I have had my first, and I may add my last, experience of "brewis," an indeterminate concoction much in favour as an article of diet on this coast. The dish consists of hard bread (ship's biscuit) and codfish boiled together in a copious basis of what I took to be sea-water. "On the surface of the waters" float partially disintegrated chunks of fat salt pork. I am not finicking. I could face any one of these articles of diet alone; but in combination, boiled, and served up lukewarm in a soup plate for breakfast, in the hot cabin of a violently rolling little steamer, they take more than my slender stock of philosophy to cope with. Yet they save the delicacy for the Holy Sabbath. The only justification of this policy that I can see is that, being a day of rest, their stomachs can turn undivided and dogged attention to the process of digestion.

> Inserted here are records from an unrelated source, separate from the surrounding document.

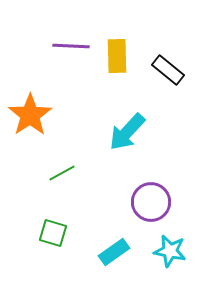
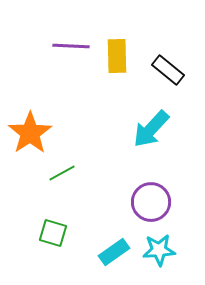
orange star: moved 18 px down
cyan arrow: moved 24 px right, 3 px up
cyan star: moved 11 px left, 1 px up; rotated 16 degrees counterclockwise
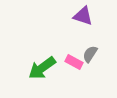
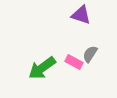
purple triangle: moved 2 px left, 1 px up
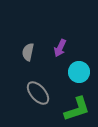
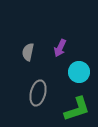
gray ellipse: rotated 55 degrees clockwise
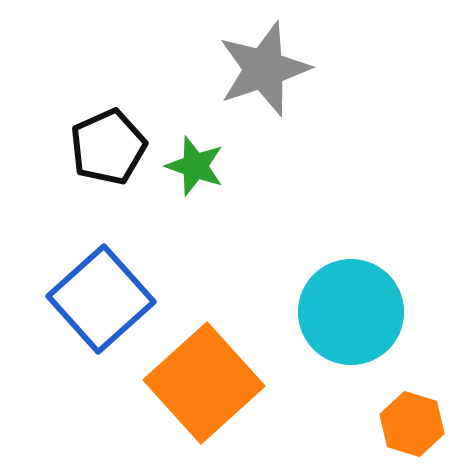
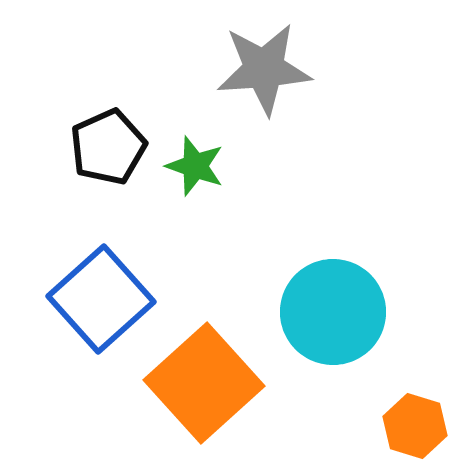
gray star: rotated 14 degrees clockwise
cyan circle: moved 18 px left
orange hexagon: moved 3 px right, 2 px down
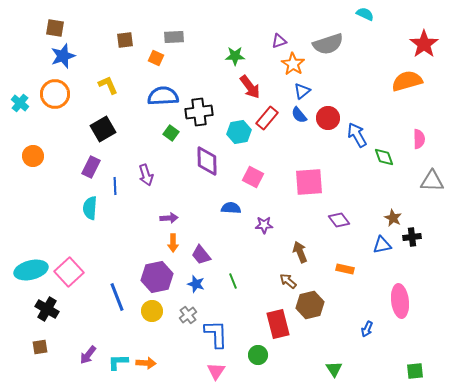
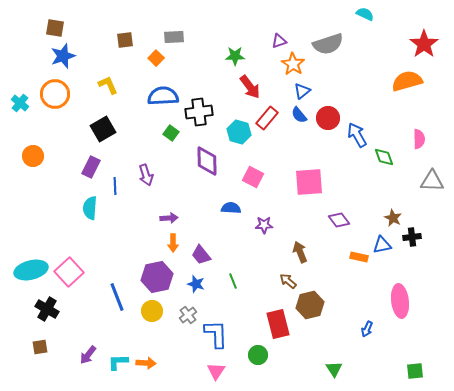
orange square at (156, 58): rotated 21 degrees clockwise
cyan hexagon at (239, 132): rotated 25 degrees clockwise
orange rectangle at (345, 269): moved 14 px right, 12 px up
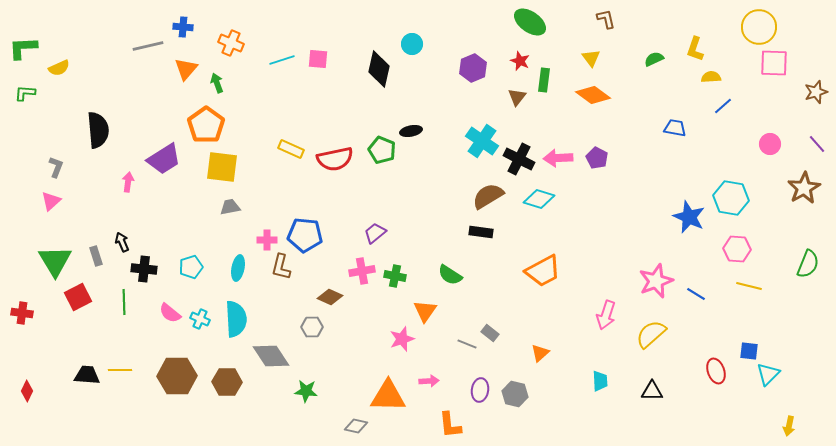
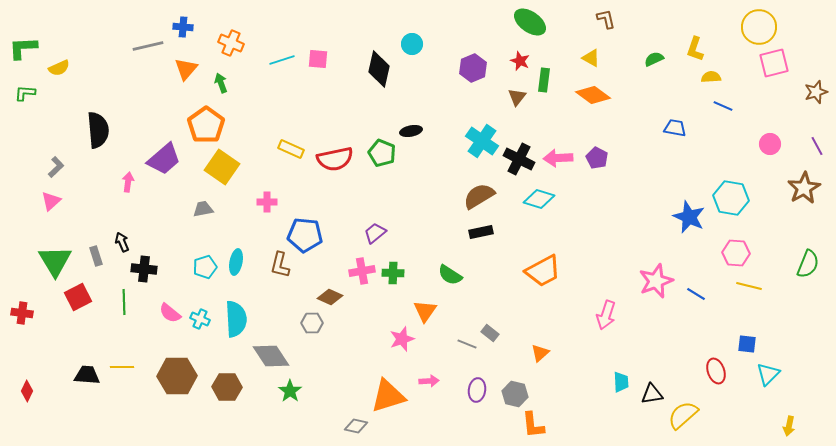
yellow triangle at (591, 58): rotated 24 degrees counterclockwise
pink square at (774, 63): rotated 16 degrees counterclockwise
green arrow at (217, 83): moved 4 px right
blue line at (723, 106): rotated 66 degrees clockwise
purple line at (817, 144): moved 2 px down; rotated 12 degrees clockwise
green pentagon at (382, 150): moved 3 px down
purple trapezoid at (164, 159): rotated 9 degrees counterclockwise
gray L-shape at (56, 167): rotated 25 degrees clockwise
yellow square at (222, 167): rotated 28 degrees clockwise
brown semicircle at (488, 196): moved 9 px left
gray trapezoid at (230, 207): moved 27 px left, 2 px down
black rectangle at (481, 232): rotated 20 degrees counterclockwise
pink cross at (267, 240): moved 38 px up
pink hexagon at (737, 249): moved 1 px left, 4 px down
cyan pentagon at (191, 267): moved 14 px right
brown L-shape at (281, 267): moved 1 px left, 2 px up
cyan ellipse at (238, 268): moved 2 px left, 6 px up
green cross at (395, 276): moved 2 px left, 3 px up; rotated 10 degrees counterclockwise
gray hexagon at (312, 327): moved 4 px up
yellow semicircle at (651, 334): moved 32 px right, 81 px down
blue square at (749, 351): moved 2 px left, 7 px up
yellow line at (120, 370): moved 2 px right, 3 px up
cyan trapezoid at (600, 381): moved 21 px right, 1 px down
brown hexagon at (227, 382): moved 5 px down
purple ellipse at (480, 390): moved 3 px left
green star at (306, 391): moved 16 px left; rotated 30 degrees clockwise
black triangle at (652, 391): moved 3 px down; rotated 10 degrees counterclockwise
orange triangle at (388, 396): rotated 18 degrees counterclockwise
orange L-shape at (450, 425): moved 83 px right
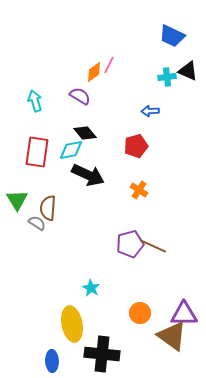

Did I say "day of rest"? The phrase is utterly inadequate. These people are the strictest of Sabbatarians. The Puritan fathers, whom we now look back upon with a shivery thankfulness that our lot did not fall among them, would, and perhaps do, regard them as kindred spirits. But they are earnest Christians, with a truly uncomplaining selflessness of life.
By some twist of my brain that reminds me of a story told me the other day which brings an old legend very prettily to this country. It is said that when Joseph of Arimathea was hounded from place to place by the Jews, he fled to England taking the Grail with him. The spot where he settled he called Avalon. When Lord Baltimore, a devout Catholic, was given a huge tract of land in the south of this little island, he christened it Avalon in commemoration of Joseph of Arimathea's also distant journey. To the disgrace of the Protestants, the Catholic exiles arrived in the "land of promise" only to discover that the spirit of persecution was rampant in this then far-off colony.